__REQUIRED ACTION__. All entries must be repeated exactly. No picture should appear in the result.

__TASK MATERIAL__.
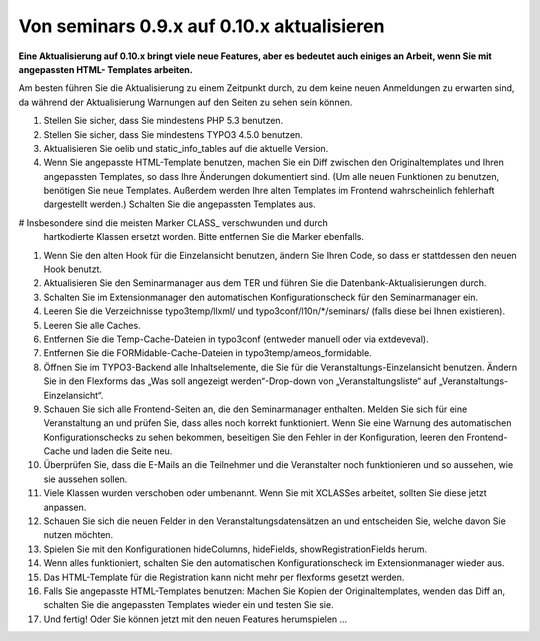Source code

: ﻿.. ==================================================
.. FOR YOUR INFORMATION
.. --------------------------------------------------
.. -*- coding: utf-8 -*- with BOM.

.. ==================================================
.. DEFINE SOME TEXTROLES
.. --------------------------------------------------
.. role::   underline
.. role::   typoscript(code)
.. role::   ts(typoscript)
   :class:  typoscript
.. role::   php(code)


Von seminars 0.9.x auf 0.10.x aktualisieren
^^^^^^^^^^^^^^^^^^^^^^^^^^^^^^^^^^^^^^^^^^^

**Eine Aktualisierung auf 0.10.x bringt viele neue Features, aber es
bedeutet auch einiges an Arbeit, wenn Sie mit angepassten HTML-
Templates arbeiten.**

Am besten führen Sie die Aktualisierung zu einem Zeitpunkt durch, zu
dem keine neuen Anmeldungen zu erwarten sind, da während der
Aktualisierung Warnungen auf den Seiten zu sehen sein können.

#. Stellen Sie sicher, dass Sie mindestens PHP 5.3 benutzen.

#. Stellen Sie sicher, dass Sie mindestens TYPO3 4.5.0 benutzen.

#. Aktualisieren Sie oelib und static\_info\_tables auf die aktuelle
   Version.

#. Wenn Sie angepasste HTML-Template benutzen, machen Sie ein Diff
   zwischen den Originaltemplates und Ihren angepassten Templates, so
   dass Ihre Änderungen dokumentiert sind. (Um alle neuen Funktionen zu
   benutzen, benötigen Sie neue Templates. Außerdem werden Ihre alten
   Templates im Frontend wahrscheinlich fehlerhaft dargestellt werden.)
   Schalten Sie die angepassten Templates aus.

# Insbesondere sind die meisten Marker CLASS\_ verschwunden und durch
  hartkodierte Klassen ersetzt worden. Bitte entfernen Sie die Marker
  ebenfalls.

#. Wenn Sie den alten Hook für die Einzelansicht benutzen, ändern Sie
   Ihren Code, so dass er stattdessen den neuen Hook benutzt.

#. Aktualisieren Sie den Seminarmanager aus dem TER und führen Sie die
   Datenbank-Aktualisierungen durch.

#. Schalten Sie im Extensionmanager den automatischen Konfigurationscheck
   für den Seminarmanager ein.

#. Leeren Sie die Verzeichnisse typo3temp/llxml/ und
   typo3conf/l10n/\*/seminars/ (falls diese bei Ihnen existieren).

#. Leeren Sie alle Caches.

#. Entfernen Sie die Temp-Cache-Dateien in typo3conf (entweder manuell
   oder via extdeveval).

#. Entfernen Sie die FORMidable-Cache-Dateien in
   typo3temp/ameos\_formidable.

#. Öffnen Sie im TYPO3-Backend alle Inhaltselemente, die Sie für die
   Veranstaltungs-Einzelansicht benutzen. Ändern Sie in den Flexforms das
   „Was soll angezeigt werden“-Drop-down von „Veranstaltungsliste“ auf
   „Veranstaltungs-Einzelansicht“.

#. Schauen Sie sich alle Frontend-Seiten an, die den Seminarmanager
   enthalten. Melden Sie sich für eine Veranstaltung an und prüfen Sie,
   dass alles noch korrekt funktioniert. Wenn Sie eine Warnung des
   automatischen Konfigurationschecks zu sehen bekommen, beseitigen Sie
   den Fehler in der Konfiguration, leeren den Frontend-Cache und laden
   die Seite neu.

#. Überprüfen Sie, dass die E-Mails an die Teilnehmer und die
   Veranstalter noch funktionieren und so aussehen, wie sie aussehen
   sollen.

#. Viele Klassen wurden verschoben oder umbenannt. Wenn Sie mit XCLASSes
   arbeitet, sollten Sie diese jetzt anpassen.

#. Schauen Sie sich die neuen Felder in den Veranstaltungsdatensätzen an
   und entscheiden Sie, welche davon Sie nutzen möchten.

#. Spielen Sie mit den Konfigurationen hideColumns, hideFields,
   showRegistrationFields herum.

#. Wenn alles funktioniert, schalten Sie den automatischen
   Konfigurationscheck im Extensionmanager wieder aus.

#. Das HTML-Template für die Registration kann nicht mehr per flexforms
   gesetzt werden.

#. Falls Sie angepasste HTML-Templates benutzen: Machen Sie Kopien der
   Originaltemplates, wenden das Diff an, schalten Sie die angepassten
   Templates wieder ein und testen Sie sie.

#. Und fertig! Oder Sie können jetzt mit den neuen Features herumspielen
   ...
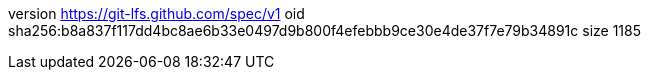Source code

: version https://git-lfs.github.com/spec/v1
oid sha256:b8a837f117dd4bc8ae6b33e0497d9b800f4efebbb9ce30e4de37f7e79b34891c
size 1185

__SOLUTION FOR THIS EXERCISE__.
Source code

: ﻿.. ==================================================
.. FOR YOUR INFORMATION
.. --------------------------------------------------
.. -*- coding: utf-8 -*- with BOM.

.. ==================================================
.. DEFINE SOME TEXTROLES
.. --------------------------------------------------
.. role::   underline
.. role::   typoscript(code)
.. role::   ts(typoscript)
   :class:  typoscript
.. role::   php(code)


Von seminars 0.9.x auf 0.10.x aktualisieren
^^^^^^^^^^^^^^^^^^^^^^^^^^^^^^^^^^^^^^^^^^^

**Eine Aktualisierung auf 0.10.x bringt viele neue Features, aber es
bedeutet auch einiges an Arbeit, wenn Sie mit angepassten HTML-
Templates arbeiten.**

Am besten führen Sie die Aktualisierung zu einem Zeitpunkt durch, zu
dem keine neuen Anmeldungen zu erwarten sind, da während der
Aktualisierung Warnungen auf den Seiten zu sehen sein können.

#. Stellen Sie sicher, dass Sie mindestens PHP 5.3 benutzen.

#. Stellen Sie sicher, dass Sie mindestens TYPO3 4.5.0 benutzen.

#. Aktualisieren Sie oelib und static\_info\_tables auf die aktuelle
   Version.

#. Wenn Sie angepasste HTML-Template benutzen, machen Sie ein Diff
   zwischen den Originaltemplates und Ihren angepassten Templates, so
   dass Ihre Änderungen dokumentiert sind. (Um alle neuen Funktionen zu
   benutzen, benötigen Sie neue Templates. Außerdem werden Ihre alten
   Templates im Frontend wahrscheinlich fehlerhaft dargestellt werden.)
   Schalten Sie die angepassten Templates aus.

# Insbesondere sind die meisten Marker CLASS\_ verschwunden und durch
  hartkodierte Klassen ersetzt worden. Bitte entfernen Sie die Marker
  ebenfalls.

#. Wenn Sie den alten Hook für die Einzelansicht benutzen, ändern Sie
   Ihren Code, so dass er stattdessen den neuen Hook benutzt.

#. Aktualisieren Sie den Seminarmanager aus dem TER und führen Sie die
   Datenbank-Aktualisierungen durch.

#. Schalten Sie im Extensionmanager den automatischen Konfigurationscheck
   für den Seminarmanager ein.

#. Leeren Sie die Verzeichnisse typo3temp/llxml/ und
   typo3conf/l10n/\*/seminars/ (falls diese bei Ihnen existieren).

#. Leeren Sie alle Caches.

#. Entfernen Sie die Temp-Cache-Dateien in typo3conf (entweder manuell
   oder via extdeveval).

#. Entfernen Sie die FORMidable-Cache-Dateien in
   typo3temp/ameos\_formidable.

#. Öffnen Sie im TYPO3-Backend alle Inhaltselemente, die Sie für die
   Veranstaltungs-Einzelansicht benutzen. Ändern Sie in den Flexforms das
   „Was soll angezeigt werden“-Drop-down von „Veranstaltungsliste“ auf
   „Veranstaltungs-Einzelansicht“.

#. Schauen Sie sich alle Frontend-Seiten an, die den Seminarmanager
   enthalten. Melden Sie sich für eine Veranstaltung an und prüfen Sie,
   dass alles noch korrekt funktioniert. Wenn Sie eine Warnung des
   automatischen Konfigurationschecks zu sehen bekommen, beseitigen Sie
   den Fehler in der Konfiguration, leeren den Frontend-Cache und laden
   die Seite neu.

#. Überprüfen Sie, dass die E-Mails an die Teilnehmer und die
   Veranstalter noch funktionieren und so aussehen, wie sie aussehen
   sollen.

#. Viele Klassen wurden verschoben oder umbenannt. Wenn Sie mit XCLASSes
   arbeitet, sollten Sie diese jetzt anpassen.

#. Schauen Sie sich die neuen Felder in den Veranstaltungsdatensätzen an
   und entscheiden Sie, welche davon Sie nutzen möchten.

#. Spielen Sie mit den Konfigurationen hideColumns, hideFields,
   showRegistrationFields herum.

#. Wenn alles funktioniert, schalten Sie den automatischen
   Konfigurationscheck im Extensionmanager wieder aus.

#. Das HTML-Template für die Registration kann nicht mehr per flexforms
   gesetzt werden.

#. Falls Sie angepasste HTML-Templates benutzen: Machen Sie Kopien der
   Originaltemplates, wenden das Diff an, schalten Sie die angepassten
   Templates wieder ein und testen Sie sie.

#. Und fertig! Oder Sie können jetzt mit den neuen Features herumspielen
   ...
Source code

: version https://git-lfs.github.com/spec/v1
oid sha256:b8a837f117dd4bc8ae6b33e0497d9b800f4efebbb9ce30e4de37f7e79b34891c
size 1185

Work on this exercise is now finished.